**Set task**
Arrange the data below as a JSON list of strings, one string per line, omitting blank lines.

>> begin Recorded data

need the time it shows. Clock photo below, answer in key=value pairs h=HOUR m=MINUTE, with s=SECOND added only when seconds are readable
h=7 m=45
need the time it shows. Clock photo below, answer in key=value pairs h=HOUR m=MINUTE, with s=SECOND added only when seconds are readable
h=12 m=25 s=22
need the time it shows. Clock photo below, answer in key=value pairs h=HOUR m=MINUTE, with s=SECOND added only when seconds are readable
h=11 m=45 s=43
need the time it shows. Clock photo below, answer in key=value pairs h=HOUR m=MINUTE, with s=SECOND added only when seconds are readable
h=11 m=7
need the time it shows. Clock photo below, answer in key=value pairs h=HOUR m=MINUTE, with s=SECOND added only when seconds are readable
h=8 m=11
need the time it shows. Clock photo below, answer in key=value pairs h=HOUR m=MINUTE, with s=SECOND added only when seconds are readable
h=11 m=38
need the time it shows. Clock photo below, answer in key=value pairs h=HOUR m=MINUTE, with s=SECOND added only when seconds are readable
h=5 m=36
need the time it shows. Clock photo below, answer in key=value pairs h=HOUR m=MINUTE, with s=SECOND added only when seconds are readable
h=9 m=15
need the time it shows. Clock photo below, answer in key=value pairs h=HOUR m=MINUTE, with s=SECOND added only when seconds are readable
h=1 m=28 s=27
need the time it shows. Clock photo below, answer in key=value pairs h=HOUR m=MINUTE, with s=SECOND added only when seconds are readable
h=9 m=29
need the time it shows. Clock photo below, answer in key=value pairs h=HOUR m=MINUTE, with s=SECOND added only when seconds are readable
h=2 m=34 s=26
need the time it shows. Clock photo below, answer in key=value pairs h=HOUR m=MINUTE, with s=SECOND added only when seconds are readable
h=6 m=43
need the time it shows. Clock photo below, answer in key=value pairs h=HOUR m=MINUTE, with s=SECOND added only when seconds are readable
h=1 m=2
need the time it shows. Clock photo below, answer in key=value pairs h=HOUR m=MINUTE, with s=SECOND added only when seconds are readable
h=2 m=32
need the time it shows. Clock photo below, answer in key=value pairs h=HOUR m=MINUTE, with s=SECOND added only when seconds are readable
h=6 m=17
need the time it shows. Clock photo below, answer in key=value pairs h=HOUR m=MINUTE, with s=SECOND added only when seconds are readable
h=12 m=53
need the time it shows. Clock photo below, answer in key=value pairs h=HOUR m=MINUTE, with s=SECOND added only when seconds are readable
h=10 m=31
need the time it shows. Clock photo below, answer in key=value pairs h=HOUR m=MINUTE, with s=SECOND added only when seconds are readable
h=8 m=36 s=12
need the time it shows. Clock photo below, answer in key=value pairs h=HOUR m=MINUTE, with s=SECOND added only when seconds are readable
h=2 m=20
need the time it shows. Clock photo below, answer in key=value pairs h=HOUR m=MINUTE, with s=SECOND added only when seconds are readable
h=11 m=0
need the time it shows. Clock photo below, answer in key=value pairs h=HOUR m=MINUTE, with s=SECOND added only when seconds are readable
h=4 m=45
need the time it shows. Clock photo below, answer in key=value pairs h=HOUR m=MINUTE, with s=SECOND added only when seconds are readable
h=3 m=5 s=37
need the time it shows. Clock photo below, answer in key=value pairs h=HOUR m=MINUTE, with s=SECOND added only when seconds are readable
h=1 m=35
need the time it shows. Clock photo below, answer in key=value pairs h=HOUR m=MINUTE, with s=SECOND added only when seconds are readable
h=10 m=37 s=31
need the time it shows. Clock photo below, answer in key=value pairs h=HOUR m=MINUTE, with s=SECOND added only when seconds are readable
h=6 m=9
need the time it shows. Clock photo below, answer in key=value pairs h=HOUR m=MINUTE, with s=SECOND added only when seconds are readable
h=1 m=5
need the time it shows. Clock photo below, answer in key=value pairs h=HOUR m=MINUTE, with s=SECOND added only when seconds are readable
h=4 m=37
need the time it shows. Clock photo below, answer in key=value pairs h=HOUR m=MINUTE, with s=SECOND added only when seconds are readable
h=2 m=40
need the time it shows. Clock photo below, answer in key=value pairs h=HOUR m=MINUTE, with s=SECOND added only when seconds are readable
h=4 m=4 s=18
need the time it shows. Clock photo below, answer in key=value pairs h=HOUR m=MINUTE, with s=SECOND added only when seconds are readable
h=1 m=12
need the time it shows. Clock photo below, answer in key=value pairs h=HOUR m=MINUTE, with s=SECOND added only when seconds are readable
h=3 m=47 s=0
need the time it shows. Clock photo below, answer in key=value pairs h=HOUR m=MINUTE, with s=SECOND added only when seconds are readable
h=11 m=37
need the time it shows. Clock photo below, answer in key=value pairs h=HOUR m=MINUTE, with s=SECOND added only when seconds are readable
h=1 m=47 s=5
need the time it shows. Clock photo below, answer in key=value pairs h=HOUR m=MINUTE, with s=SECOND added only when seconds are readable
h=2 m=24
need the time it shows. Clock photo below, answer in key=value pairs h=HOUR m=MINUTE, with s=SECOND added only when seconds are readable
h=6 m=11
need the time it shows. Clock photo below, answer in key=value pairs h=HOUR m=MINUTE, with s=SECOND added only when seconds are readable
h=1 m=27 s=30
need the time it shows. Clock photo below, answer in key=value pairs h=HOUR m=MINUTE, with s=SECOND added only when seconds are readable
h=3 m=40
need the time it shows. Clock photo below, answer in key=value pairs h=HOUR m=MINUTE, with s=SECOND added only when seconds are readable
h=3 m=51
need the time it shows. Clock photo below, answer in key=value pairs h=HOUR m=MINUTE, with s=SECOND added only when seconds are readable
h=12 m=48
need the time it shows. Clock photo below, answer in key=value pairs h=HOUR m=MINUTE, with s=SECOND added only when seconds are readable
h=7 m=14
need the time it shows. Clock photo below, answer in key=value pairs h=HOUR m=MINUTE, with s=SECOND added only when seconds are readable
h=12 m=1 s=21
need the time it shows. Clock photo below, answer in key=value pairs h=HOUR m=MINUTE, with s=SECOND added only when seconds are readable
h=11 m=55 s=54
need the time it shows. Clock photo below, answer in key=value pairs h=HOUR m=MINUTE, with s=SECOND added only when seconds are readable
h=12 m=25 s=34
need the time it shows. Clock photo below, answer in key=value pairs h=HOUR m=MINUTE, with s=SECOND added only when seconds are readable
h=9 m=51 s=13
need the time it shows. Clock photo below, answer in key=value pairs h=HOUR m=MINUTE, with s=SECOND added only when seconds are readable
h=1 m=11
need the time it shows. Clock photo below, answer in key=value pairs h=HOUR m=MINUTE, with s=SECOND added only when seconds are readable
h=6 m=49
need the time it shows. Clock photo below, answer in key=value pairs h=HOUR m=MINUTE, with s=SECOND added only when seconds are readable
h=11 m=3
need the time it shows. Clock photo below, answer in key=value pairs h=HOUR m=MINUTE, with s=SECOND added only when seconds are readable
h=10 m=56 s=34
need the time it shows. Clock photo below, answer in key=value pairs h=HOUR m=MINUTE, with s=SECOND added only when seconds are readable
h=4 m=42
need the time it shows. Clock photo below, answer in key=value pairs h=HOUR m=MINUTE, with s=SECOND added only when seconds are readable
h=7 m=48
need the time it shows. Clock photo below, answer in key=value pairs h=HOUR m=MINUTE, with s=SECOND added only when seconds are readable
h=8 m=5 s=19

>> end Recorded data

**Solution to the problem**
[
  "need the time it shows. Clock photo below, answer in key=value pairs h=HOUR m=MINUTE, with s=SECOND added only when seconds are readable",
  "h=7 m=45",
  "need the time it shows. Clock photo below, answer in key=value pairs h=HOUR m=MINUTE, with s=SECOND added only when seconds are readable",
  "h=12 m=25 s=22",
  "need the time it shows. Clock photo below, answer in key=value pairs h=HOUR m=MINUTE, with s=SECOND added only when seconds are readable",
  "h=11 m=45 s=43",
  "need the time it shows. Clock photo below, answer in key=value pairs h=HOUR m=MINUTE, with s=SECOND added only when seconds are readable",
  "h=11 m=7",
  "need the time it shows. Clock photo below, answer in key=value pairs h=HOUR m=MINUTE, with s=SECOND added only when seconds are readable",
  "h=8 m=11",
  "need the time it shows. Clock photo below, answer in key=value pairs h=HOUR m=MINUTE, with s=SECOND added only when seconds are readable",
  "h=11 m=38",
  "need the time it shows. Clock photo below, answer in key=value pairs h=HOUR m=MINUTE, with s=SECOND added only when seconds are readable",
  "h=5 m=36",
  "need the time it shows. Clock photo below, answer in key=value pairs h=HOUR m=MINUTE, with s=SECOND added only when seconds are readable",
  "h=9 m=15",
  "need the time it shows. Clock photo below, answer in key=value pairs h=HOUR m=MINUTE, with s=SECOND added only when seconds are readable",
  "h=1 m=28 s=27",
  "need the time it shows. Clock photo below, answer in key=value pairs h=HOUR m=MINUTE, with s=SECOND added only when seconds are readable",
  "h=9 m=29",
  "need the time it shows. Clock photo below, answer in key=value pairs h=HOUR m=MINUTE, with s=SECOND added only when seconds are readable",
  "h=2 m=34 s=26",
  "need the time it shows. Clock photo below, answer in key=value pairs h=HOUR m=MINUTE, with s=SECOND added only when seconds are readable",
  "h=6 m=43",
  "need the time it shows. Clock photo below, answer in key=value pairs h=HOUR m=MINUTE, with s=SECOND added only when seconds are readable",
  "h=1 m=2",
  "need the time it shows. Clock photo below, answer in key=value pairs h=HOUR m=MINUTE, with s=SECOND added only when seconds are readable",
  "h=2 m=32",
  "need the time it shows. Clock photo below, answer in key=value pairs h=HOUR m=MINUTE, with s=SECOND added only when seconds are readable",
  "h=6 m=17",
  "need the time it shows. Clock photo below, answer in key=value pairs h=HOUR m=MINUTE, with s=SECOND added only when seconds are readable",
  "h=12 m=53",
  "need the time it shows. Clock photo below, answer in key=value pairs h=HOUR m=MINUTE, with s=SECOND added only when seconds are readable",
  "h=10 m=31",
  "need the time it shows. Clock photo below, answer in key=value pairs h=HOUR m=MINUTE, with s=SECOND added only when seconds are readable",
  "h=8 m=36 s=12",
  "need the time it shows. Clock photo below, answer in key=value pairs h=HOUR m=MINUTE, with s=SECOND added only when seconds are readable",
  "h=2 m=20",
  "need the time it shows. Clock photo below, answer in key=value pairs h=HOUR m=MINUTE, with s=SECOND added only when seconds are readable",
  "h=11 m=0",
  "need the time it shows. Clock photo below, answer in key=value pairs h=HOUR m=MINUTE, with s=SECOND added only when seconds are readable",
  "h=4 m=45",
  "need the time it shows. Clock photo below, answer in key=value pairs h=HOUR m=MINUTE, with s=SECOND added only when seconds are readable",
  "h=3 m=5 s=37",
  "need the time it shows. Clock photo below, answer in key=value pairs h=HOUR m=MINUTE, with s=SECOND added only when seconds are readable",
  "h=1 m=35",
  "need the time it shows. Clock photo below, answer in key=value pairs h=HOUR m=MINUTE, with s=SECOND added only when seconds are readable",
  "h=10 m=37 s=31",
  "need the time it shows. Clock photo below, answer in key=value pairs h=HOUR m=MINUTE, with s=SECOND added only when seconds are readable",
  "h=6 m=9",
  "need the time it shows. Clock photo below, answer in key=value pairs h=HOUR m=MINUTE, with s=SECOND added only when seconds are readable",
  "h=1 m=5",
  "need the time it shows. Clock photo below, answer in key=value pairs h=HOUR m=MINUTE, with s=SECOND added only when seconds are readable",
  "h=4 m=37",
  "need the time it shows. Clock photo below, answer in key=value pairs h=HOUR m=MINUTE, with s=SECOND added only when seconds are readable",
  "h=2 m=40",
  "need the time it shows. Clock photo below, answer in key=value pairs h=HOUR m=MINUTE, with s=SECOND added only when seconds are readable",
  "h=4 m=4 s=18",
  "need the time it shows. Clock photo below, answer in key=value pairs h=HOUR m=MINUTE, with s=SECOND added only when seconds are readable",
  "h=1 m=12",
  "need the time it shows. Clock photo below, answer in key=value pairs h=HOUR m=MINUTE, with s=SECOND added only when seconds are readable",
  "h=3 m=47 s=0",
  "need the time it shows. Clock photo below, answer in key=value pairs h=HOUR m=MINUTE, with s=SECOND added only when seconds are readable",
  "h=11 m=37",
  "need the time it shows. Clock photo below, answer in key=value pairs h=HOUR m=MINUTE, with s=SECOND added only when seconds are readable",
  "h=1 m=47 s=5",
  "need the time it shows. Clock photo below, answer in key=value pairs h=HOUR m=MINUTE, with s=SECOND added only when seconds are readable",
  "h=2 m=24",
  "need the time it shows. Clock photo below, answer in key=value pairs h=HOUR m=MINUTE, with s=SECOND added only when seconds are readable",
  "h=6 m=11",
  "need the time it shows. Clock photo below, answer in key=value pairs h=HOUR m=MINUTE, with s=SECOND added only when seconds are readable",
  "h=1 m=27 s=30",
  "need the time it shows. Clock photo below, answer in key=value pairs h=HOUR m=MINUTE, with s=SECOND added only when seconds are readable",
  "h=3 m=40",
  "need the time it shows. Clock photo below, answer in key=value pairs h=HOUR m=MINUTE, with s=SECOND added only when seconds are readable",
  "h=3 m=51",
  "need the time it shows. Clock photo below, answer in key=value pairs h=HOUR m=MINUTE, with s=SECOND added only when seconds are readable",
  "h=12 m=48",
  "need the time it shows. Clock photo below, answer in key=value pairs h=HOUR m=MINUTE, with s=SECOND added only when seconds are readable",
  "h=7 m=14",
  "need the time it shows. Clock photo below, answer in key=value pairs h=HOUR m=MINUTE, with s=SECOND added only when seconds are readable",
  "h=12 m=1 s=21",
  "need the time it shows. Clock photo below, answer in key=value pairs h=HOUR m=MINUTE, with s=SECOND added only when seconds are readable",
  "h=11 m=55 s=54",
  "need the time it shows. Clock photo below, answer in key=value pairs h=HOUR m=MINUTE, with s=SECOND added only when seconds are readable",
  "h=12 m=25 s=34",
  "need the time it shows. Clock photo below, answer in key=value pairs h=HOUR m=MINUTE, with s=SECOND added only when seconds are readable",
  "h=9 m=51 s=13",
  "need the time it shows. Clock photo below, answer in key=value pairs h=HOUR m=MINUTE, with s=SECOND added only when seconds are readable",
  "h=1 m=11",
  "need the time it shows. Clock photo below, answer in key=value pairs h=HOUR m=MINUTE, with s=SECOND added only when seconds are readable",
  "h=6 m=49",
  "need the time it shows. Clock photo below, answer in key=value pairs h=HOUR m=MINUTE, with s=SECOND added only when seconds are readable",
  "h=11 m=3",
  "need the time it shows. Clock photo below, answer in key=value pairs h=HOUR m=MINUTE, with s=SECOND added only when seconds are readable",
  "h=10 m=56 s=34",
  "need the time it shows. Clock photo below, answer in key=value pairs h=HOUR m=MINUTE, with s=SECOND added only when seconds are readable",
  "h=4 m=42",
  "need the time it shows. Clock photo below, answer in key=value pairs h=HOUR m=MINUTE, with s=SECOND added only when seconds are readable",
  "h=7 m=48",
  "need the time it shows. Clock photo below, answer in key=value pairs h=HOUR m=MINUTE, with s=SECOND added only when seconds are readable",
  "h=8 m=5 s=19"
]